Required actions –
a – Using the review below, explain why the audience, and occasionally the characters, flounder. Answer in one to three sentences.
b – Please summarize the review below in three sentences.

Article –
══════════
A grandmother, mother and terminally ill daughter each have their own course to chart across the stormy waters of their relationships - with each other, with past friends and with long-dead relatives. Washed up in a B&B, these co-dependent women find their safe haven occupied by three men of roughly matching ages. It is clear that the six are on a journey, dragged back by their pasts, uncertain of the future beckoning them forward, their lives tangentially tangled perhaps, but perhaps not.
As the same scene is played three times, this theme-and-variations takes on a rhythm of its own. Perspectives alter, new dimensions emerge, strands of story overlap and then take divertingly quirky turns. McLean has a lucid way with words, adroitly interweaving richness and humour in language that straddles punchy rawness and gentle poetry.
An exploration of the leaving of loved ones and isolation of those left behind could be chokingly sentimental, but McLean avoids that, focusing instead on the living, like the Aboriginal "shimmer" paintings in which grief is transformed into a celebration of past lives.
The dialogue as well as the stage is awash with metaphors that sometimes threaten to drown these six characters in search of dry land. The men add their own intriguing twists and fishy tales. There's unexpected pathos in their fragmented accounts of experiences come and gone, poignant reflections on what has or might have been. But instead of flowing smoothly and moving on, as McLean is trying to get her characters to do, the story gets stuck at times, reiterating instead of developing, with the result that we, and occasionally they, flounder.
In Una McLean's portrayal of the eldest woman, Hen, there's a feisty sparkle and grit that keeps things buoyant. It's easy to see how she riles her daughter, the quizzical Missy (Hilary Lyon), the middle layer of this generational sandwich, in whom you sense quiet despair turning to the optimism at the heart of Shimmer.
Lesley Hart is the afflicted Petal, whose desperation to let go of life is as urgent as her need to answer the call of nature. In Lynne Parker's fluid staging, the very moment at which Petal is finally able to loosen the ties keeping her unwillingly earthbound slips gracefully past like (at best) death itself - the final dance, which, while not exactly Dancing at Lughnasa, is touchingly life-affirming in a play in which so many fragile and ghost-ridden reminiscences float to the surface.
══════════
Stored rows –
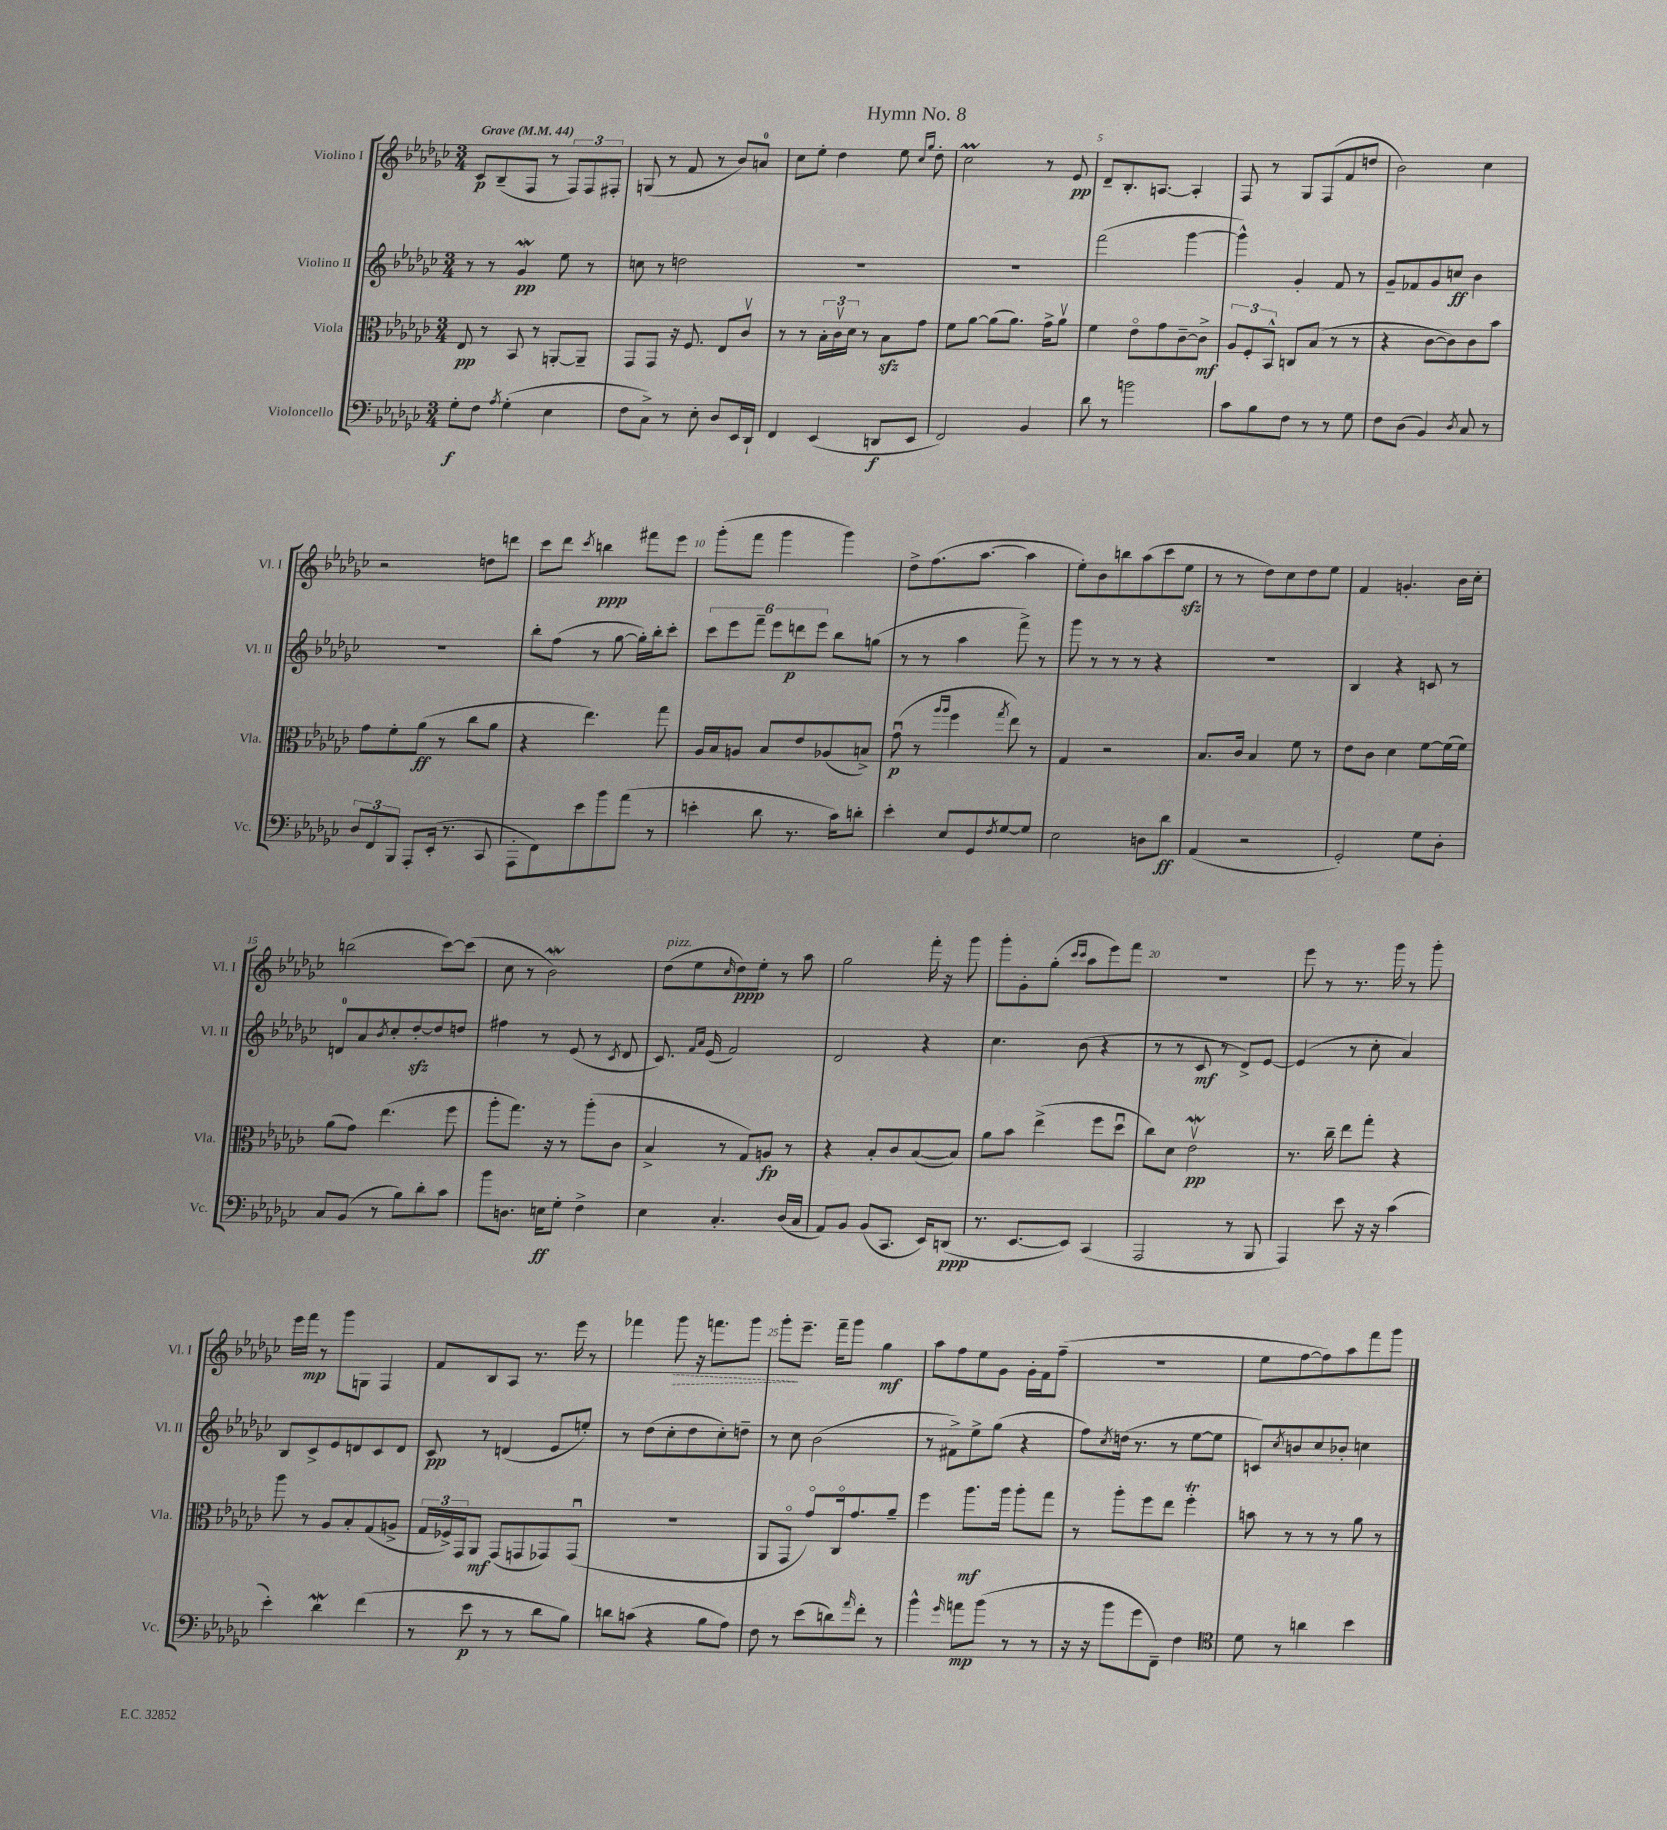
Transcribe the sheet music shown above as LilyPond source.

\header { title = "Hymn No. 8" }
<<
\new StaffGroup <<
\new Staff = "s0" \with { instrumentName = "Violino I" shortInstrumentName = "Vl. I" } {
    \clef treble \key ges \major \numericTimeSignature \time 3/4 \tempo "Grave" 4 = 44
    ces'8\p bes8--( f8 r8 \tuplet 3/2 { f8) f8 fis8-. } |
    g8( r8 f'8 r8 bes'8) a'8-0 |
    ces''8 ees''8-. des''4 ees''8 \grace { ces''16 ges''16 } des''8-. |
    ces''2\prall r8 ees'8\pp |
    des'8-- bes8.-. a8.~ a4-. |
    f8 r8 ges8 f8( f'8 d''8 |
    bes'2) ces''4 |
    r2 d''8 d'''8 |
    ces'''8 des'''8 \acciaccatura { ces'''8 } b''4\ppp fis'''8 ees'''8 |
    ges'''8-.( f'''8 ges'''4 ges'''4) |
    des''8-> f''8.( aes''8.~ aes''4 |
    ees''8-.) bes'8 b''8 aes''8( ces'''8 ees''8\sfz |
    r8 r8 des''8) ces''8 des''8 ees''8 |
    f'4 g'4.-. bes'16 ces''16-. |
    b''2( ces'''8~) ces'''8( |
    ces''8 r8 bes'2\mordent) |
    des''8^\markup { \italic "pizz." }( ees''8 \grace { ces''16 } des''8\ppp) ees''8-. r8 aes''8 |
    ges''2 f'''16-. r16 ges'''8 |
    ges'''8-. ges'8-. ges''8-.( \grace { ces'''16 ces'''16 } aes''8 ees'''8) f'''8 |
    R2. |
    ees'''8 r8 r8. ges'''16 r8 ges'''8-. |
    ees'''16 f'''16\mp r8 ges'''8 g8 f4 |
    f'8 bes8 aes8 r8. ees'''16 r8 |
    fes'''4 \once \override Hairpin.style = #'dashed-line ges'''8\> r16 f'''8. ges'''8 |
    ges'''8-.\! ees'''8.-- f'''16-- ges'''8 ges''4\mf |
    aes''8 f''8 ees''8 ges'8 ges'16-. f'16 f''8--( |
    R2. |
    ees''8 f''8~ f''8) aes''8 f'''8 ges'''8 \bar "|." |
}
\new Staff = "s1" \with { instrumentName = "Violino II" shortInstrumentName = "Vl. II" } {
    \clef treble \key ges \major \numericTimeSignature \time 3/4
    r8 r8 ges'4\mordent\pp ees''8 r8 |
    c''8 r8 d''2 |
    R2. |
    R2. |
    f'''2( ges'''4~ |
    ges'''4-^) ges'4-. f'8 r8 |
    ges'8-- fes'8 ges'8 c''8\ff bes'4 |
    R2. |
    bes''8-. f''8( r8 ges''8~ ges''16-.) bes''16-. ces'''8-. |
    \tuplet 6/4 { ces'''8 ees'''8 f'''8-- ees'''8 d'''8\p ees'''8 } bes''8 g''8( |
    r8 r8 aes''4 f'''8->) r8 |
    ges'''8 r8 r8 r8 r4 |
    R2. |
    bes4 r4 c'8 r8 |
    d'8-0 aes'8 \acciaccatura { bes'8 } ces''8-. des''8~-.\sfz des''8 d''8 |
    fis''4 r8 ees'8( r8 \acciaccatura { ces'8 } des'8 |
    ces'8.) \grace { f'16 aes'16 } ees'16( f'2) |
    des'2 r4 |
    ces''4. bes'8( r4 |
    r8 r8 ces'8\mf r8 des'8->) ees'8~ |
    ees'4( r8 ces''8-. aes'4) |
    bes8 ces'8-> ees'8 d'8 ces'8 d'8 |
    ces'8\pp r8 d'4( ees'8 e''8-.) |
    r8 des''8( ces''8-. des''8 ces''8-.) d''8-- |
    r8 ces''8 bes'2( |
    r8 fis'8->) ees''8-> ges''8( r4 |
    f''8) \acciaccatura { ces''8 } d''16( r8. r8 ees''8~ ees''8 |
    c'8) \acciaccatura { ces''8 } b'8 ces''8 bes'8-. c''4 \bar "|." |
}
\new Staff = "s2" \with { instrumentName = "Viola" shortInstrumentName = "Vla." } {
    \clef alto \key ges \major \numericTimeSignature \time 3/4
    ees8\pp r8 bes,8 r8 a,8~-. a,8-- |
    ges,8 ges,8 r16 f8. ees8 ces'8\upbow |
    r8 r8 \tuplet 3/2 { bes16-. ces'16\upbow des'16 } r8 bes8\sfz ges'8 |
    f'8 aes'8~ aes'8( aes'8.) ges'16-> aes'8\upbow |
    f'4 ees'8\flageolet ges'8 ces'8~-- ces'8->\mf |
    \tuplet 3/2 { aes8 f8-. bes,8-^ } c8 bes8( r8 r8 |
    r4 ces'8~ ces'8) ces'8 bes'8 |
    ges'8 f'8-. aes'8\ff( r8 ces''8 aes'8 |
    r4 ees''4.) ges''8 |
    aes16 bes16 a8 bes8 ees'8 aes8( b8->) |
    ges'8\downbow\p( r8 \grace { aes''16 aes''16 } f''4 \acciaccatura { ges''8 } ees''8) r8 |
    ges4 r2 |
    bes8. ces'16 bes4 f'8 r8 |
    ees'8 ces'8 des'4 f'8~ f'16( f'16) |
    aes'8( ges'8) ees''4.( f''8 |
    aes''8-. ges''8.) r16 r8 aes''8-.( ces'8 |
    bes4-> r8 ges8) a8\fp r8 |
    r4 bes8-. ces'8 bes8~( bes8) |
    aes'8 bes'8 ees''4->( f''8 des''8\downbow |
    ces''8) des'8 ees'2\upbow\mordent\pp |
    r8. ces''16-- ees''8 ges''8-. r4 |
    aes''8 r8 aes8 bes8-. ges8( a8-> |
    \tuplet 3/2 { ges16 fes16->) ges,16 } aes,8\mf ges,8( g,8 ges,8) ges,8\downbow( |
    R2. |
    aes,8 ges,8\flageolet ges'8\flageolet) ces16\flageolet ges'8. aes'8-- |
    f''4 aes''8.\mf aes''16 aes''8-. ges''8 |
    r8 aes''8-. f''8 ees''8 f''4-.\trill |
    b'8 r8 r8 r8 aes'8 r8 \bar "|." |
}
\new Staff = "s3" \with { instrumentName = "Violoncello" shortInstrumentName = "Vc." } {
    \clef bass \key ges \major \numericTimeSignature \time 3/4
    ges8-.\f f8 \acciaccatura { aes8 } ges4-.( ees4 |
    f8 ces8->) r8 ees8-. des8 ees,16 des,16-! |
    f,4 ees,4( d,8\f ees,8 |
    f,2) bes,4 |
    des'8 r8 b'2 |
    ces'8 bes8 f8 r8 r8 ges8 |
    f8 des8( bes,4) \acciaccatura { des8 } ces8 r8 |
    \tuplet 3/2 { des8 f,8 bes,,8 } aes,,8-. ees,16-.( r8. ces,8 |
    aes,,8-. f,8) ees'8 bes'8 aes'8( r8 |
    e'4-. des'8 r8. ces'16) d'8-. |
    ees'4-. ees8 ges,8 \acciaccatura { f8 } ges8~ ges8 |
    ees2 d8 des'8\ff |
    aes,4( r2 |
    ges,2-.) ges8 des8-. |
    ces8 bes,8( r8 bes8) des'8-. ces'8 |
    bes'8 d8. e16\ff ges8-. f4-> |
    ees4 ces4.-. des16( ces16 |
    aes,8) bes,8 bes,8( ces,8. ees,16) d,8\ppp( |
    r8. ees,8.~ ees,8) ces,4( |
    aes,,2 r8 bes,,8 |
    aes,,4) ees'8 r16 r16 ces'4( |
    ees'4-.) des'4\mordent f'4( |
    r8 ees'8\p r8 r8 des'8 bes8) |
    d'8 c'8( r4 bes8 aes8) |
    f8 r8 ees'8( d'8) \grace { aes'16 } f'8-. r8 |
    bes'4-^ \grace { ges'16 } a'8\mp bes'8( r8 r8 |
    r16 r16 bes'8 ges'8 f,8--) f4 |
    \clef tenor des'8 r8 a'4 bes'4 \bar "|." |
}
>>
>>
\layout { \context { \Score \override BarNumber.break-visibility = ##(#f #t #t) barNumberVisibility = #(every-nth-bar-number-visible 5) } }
══════════
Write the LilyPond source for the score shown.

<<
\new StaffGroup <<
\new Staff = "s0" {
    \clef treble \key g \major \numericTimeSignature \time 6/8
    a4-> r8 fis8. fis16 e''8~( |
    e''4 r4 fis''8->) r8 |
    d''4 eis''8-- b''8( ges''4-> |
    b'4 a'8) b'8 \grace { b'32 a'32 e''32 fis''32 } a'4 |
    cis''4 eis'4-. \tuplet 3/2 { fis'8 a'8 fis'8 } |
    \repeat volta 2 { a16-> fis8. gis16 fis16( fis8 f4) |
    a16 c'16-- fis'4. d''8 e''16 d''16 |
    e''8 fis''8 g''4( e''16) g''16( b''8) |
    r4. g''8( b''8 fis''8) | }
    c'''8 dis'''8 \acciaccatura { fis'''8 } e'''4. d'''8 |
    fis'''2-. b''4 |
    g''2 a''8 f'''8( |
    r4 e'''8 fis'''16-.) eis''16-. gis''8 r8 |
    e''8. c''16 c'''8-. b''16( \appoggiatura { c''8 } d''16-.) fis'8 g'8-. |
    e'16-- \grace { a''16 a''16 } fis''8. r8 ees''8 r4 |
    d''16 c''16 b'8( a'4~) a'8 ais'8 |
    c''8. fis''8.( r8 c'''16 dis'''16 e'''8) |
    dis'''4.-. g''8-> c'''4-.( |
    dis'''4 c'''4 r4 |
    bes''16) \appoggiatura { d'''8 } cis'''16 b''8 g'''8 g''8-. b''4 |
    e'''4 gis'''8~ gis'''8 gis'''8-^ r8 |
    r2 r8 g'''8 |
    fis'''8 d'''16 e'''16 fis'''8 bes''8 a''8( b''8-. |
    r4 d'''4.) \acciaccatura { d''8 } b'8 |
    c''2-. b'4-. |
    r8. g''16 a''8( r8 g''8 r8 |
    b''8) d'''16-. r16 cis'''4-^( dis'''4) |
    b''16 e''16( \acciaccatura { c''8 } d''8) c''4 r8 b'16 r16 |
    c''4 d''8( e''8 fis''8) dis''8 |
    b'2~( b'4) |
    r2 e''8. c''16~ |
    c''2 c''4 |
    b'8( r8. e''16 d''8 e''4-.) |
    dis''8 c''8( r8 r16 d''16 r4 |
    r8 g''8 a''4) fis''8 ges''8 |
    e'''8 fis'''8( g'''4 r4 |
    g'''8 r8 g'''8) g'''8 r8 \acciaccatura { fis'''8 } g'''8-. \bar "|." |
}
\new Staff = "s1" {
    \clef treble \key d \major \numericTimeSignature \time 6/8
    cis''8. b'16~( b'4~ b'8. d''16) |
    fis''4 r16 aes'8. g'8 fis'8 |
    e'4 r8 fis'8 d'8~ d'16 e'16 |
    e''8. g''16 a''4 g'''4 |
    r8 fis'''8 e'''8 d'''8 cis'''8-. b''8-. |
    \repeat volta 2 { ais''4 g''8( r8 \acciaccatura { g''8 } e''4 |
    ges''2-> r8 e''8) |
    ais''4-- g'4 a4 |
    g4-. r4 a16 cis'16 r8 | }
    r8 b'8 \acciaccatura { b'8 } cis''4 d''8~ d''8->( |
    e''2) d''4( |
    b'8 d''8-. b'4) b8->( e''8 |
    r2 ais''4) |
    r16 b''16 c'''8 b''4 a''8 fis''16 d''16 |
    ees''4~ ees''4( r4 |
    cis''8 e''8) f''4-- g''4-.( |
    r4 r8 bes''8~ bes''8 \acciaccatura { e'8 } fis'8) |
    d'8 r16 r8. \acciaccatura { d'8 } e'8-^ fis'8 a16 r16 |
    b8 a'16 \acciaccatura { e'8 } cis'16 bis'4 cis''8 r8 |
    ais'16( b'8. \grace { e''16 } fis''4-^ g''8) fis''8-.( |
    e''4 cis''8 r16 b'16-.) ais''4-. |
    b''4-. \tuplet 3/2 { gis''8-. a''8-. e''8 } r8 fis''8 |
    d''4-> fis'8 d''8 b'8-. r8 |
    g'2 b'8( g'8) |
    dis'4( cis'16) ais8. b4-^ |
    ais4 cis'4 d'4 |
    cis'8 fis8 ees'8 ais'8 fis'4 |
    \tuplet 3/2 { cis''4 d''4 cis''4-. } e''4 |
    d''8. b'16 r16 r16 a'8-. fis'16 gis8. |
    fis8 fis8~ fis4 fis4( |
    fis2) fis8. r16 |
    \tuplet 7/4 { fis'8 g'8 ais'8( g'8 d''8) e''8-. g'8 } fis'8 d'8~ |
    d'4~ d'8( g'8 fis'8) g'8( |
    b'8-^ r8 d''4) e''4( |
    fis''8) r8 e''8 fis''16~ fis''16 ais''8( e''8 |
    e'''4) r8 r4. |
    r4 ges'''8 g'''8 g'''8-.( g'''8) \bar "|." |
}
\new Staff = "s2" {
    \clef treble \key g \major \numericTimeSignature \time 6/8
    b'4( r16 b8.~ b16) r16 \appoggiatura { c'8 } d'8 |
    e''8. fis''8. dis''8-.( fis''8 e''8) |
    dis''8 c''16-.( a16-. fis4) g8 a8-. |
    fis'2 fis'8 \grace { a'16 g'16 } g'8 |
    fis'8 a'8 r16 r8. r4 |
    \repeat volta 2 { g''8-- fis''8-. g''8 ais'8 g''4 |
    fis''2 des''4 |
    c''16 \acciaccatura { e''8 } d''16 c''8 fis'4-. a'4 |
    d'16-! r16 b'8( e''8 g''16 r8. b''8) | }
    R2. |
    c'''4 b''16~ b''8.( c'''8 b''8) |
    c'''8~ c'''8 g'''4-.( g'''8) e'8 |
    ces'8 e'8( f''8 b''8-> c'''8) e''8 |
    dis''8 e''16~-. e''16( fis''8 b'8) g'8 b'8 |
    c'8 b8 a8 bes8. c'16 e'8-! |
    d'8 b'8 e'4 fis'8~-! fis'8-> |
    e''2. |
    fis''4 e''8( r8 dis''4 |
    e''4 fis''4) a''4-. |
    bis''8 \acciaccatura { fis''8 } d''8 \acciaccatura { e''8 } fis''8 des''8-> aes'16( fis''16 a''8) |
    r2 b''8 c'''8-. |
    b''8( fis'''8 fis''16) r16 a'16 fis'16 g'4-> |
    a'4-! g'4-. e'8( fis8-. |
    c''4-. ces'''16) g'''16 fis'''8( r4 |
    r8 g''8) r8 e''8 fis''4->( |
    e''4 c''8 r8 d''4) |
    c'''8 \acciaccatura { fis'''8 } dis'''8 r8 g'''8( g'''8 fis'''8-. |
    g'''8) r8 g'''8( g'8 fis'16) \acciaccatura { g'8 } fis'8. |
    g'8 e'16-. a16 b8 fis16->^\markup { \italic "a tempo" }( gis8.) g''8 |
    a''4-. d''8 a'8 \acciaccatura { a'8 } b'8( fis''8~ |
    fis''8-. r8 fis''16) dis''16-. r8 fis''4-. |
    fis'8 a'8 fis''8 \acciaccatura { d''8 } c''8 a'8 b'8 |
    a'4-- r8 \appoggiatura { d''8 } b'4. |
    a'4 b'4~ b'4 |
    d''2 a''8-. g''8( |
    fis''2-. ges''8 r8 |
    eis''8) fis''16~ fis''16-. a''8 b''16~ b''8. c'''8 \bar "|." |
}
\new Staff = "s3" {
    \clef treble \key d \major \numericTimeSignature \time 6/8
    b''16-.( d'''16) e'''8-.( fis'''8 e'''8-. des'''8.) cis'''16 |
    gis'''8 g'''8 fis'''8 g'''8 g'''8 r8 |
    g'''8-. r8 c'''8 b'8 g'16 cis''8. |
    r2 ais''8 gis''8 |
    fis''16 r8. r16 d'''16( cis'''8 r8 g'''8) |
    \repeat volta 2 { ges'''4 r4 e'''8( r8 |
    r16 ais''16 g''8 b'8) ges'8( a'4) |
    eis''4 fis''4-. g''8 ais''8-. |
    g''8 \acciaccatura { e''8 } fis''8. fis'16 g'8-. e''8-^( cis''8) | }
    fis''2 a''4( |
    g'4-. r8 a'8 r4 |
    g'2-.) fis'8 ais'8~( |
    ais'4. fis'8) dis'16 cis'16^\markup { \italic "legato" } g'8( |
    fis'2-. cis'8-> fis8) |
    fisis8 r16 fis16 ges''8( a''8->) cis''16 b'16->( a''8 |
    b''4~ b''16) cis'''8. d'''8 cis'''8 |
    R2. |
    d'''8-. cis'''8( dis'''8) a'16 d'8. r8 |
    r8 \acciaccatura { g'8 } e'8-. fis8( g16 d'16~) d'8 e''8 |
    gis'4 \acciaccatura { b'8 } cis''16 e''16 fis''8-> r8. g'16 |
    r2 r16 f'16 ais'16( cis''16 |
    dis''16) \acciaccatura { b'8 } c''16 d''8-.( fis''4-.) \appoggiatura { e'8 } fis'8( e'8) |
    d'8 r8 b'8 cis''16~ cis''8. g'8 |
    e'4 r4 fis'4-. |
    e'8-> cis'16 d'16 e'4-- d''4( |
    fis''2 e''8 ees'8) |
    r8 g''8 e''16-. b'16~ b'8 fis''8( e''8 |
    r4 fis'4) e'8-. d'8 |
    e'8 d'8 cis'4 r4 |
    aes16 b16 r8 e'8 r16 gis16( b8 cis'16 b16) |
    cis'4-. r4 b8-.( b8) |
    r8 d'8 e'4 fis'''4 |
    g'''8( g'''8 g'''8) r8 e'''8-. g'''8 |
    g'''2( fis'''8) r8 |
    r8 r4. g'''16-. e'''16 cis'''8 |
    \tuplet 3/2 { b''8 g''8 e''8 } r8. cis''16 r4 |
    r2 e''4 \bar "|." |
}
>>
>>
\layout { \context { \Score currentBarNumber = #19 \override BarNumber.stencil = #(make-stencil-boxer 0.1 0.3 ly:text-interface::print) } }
══════════
Solutions by task –
a – The story sometimes gets stuck, reiterating instead of developing, rather than flowing smoothly and moving on as McLean is trying to get her characters to do. As a result, the audience and occasionally the characters flounder.

b – A grandmother, a mother and a terminally ill daughter, washed up in a B&B, find it occupied by three men of roughly matching ages, and the same scene is played three times. The writing interweaves richness and humor and avoids sentimentality by focusing on the living, though the metaphor-laden story sometimes reiterates instead of developing. Una McLean, Hilary Lyon and Lesley Hart play the three women in Lynne Parker's fluid staging, which ends with a touchingly life-affirming final dance.